Don’t forget hydration. Water is essential for almost every process in your body. How much you need depends on your size, activity, and climate. Staying hydrated boosts exercise performance, cognitive function, and overall well-being.

Cardiovascular Fitness

Your cardiovascular system's efficiency is measured in several ways. VO₂ max, the maximum amount of oxygen your body can use during intense exercise, is considered the gold standard of aerobic (using oxygen) fitness. Higher VO₂ max values generally mean better endurance and a lower risk of cardiovascular disease.

Training in different heart rate zones and specific heart rate ranges offers unique benefits. Lower heart rate zones boost aerobic (oxygen-using activities like jogging) endurance and fat burning, while higher zones enhance anaerobic (short-burst, intense activities) power and peak performance. You can find your heart rate zones using your maximum (fastest possible) and resting (slowest, such as when you are relaxed) heart rates, helping you personalize your workouts to fit your goals.

Strength and Resistance Training

For those focused on building strength, identifying your one-rep max (1RM), the maximum weight you can lift a single time, guides your training. You then use specific percentages of your 1RM to set training loads: lower percentages for endurance (lifting lighter weights for more repetitions), moderate for hypertrophy (muscle growth), and higher for increasing maximum strength.
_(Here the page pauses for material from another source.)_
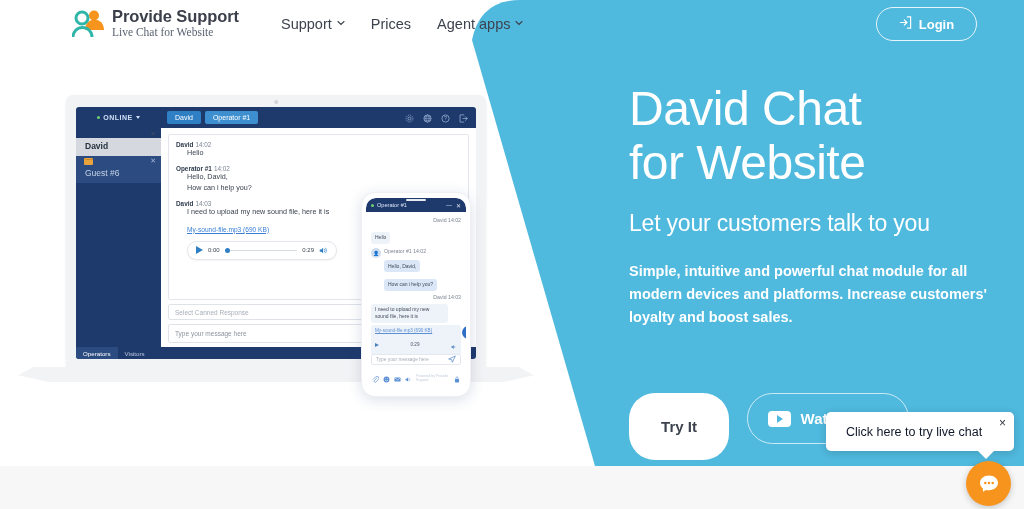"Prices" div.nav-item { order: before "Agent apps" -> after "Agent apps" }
You can lose fat and build muscle at the same time, especially if you’re just starting, returning after a break, or have higher body fat to begin with.

Common Misconceptions About Fat Loss

You might have heard that fat turns into muscle, but that’s just a myth. Fat and muscle are totally separate. Still, you can lose fat and gain muscle on your way to a toned look.

Another myth: you can spot-reduce fat with targeted exercises. In reality, genetics and hormones decide where you lose fat. All targeted moves do is build the muscle underneath, not shrink the fat in that area.

Crash diets and big calorie cuts may seem like shortcuts for weight loss, but they usually backfire. They cause quick weight loss at first, but are hard to stick with and often unhealthy. You risk losing muscle, missing nutrients, and slowing your metabolism, which can make it hard to keep weight off.

Longevity and Lifestyle Factors

Health is more than fitness or body composition. Eating well, moving often, sleeping enough, handling stress, and maintaining strong relationships all add up to a longer, healthier life. Even small, steady changes really do help.